--- LISTED ENTRIES Enclosed Below ---

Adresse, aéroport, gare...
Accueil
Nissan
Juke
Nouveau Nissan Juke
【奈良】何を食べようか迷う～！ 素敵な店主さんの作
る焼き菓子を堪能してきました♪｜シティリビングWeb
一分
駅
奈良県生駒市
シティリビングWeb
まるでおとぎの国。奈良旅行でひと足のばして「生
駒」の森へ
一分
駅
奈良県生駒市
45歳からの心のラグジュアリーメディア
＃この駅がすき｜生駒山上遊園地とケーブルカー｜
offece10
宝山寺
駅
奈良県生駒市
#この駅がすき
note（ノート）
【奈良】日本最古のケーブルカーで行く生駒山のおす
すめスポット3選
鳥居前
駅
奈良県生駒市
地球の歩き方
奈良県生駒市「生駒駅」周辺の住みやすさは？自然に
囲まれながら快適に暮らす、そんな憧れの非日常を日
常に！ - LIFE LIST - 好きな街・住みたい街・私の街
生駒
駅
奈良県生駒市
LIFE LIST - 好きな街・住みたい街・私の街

--- End of Enclosed LISTED ENTRIES ---

Every record should be given again exactly.

Adresse, aéroport, gare...
Accueil
Nissan
Juke
Nouveau Nissan Juke
【奈良】何を食べようか迷う～！ 素敵な店主さんの作
る焼き菓子を堪能してきました♪｜シティリビングWeb
一分
駅
奈良県生駒市
シティリビングWeb
まるでおとぎの国。奈良旅行でひと足のばして「生
駒」の森へ
一分
駅
奈良県生駒市
45歳からの心のラグジュアリーメディア
＃この駅がすき｜生駒山上遊園地とケーブルカー｜
offece10
宝山寺
駅
奈良県生駒市
#この駅がすき
note（ノート）
【奈良】日本最古のケーブルカーで行く生駒山のおす
すめスポット3選
鳥居前
駅
奈良県生駒市
地球の歩き方
奈良県生駒市「生駒駅」周辺の住みやすさは？自然に
囲まれながら快適に暮らす、そんな憧れの非日常を日
常に！ - LIFE LIST - 好きな街・住みたい街・私の街
生駒
駅
奈良県生駒市
LIFE LIST - 好きな街・住みたい街・私の街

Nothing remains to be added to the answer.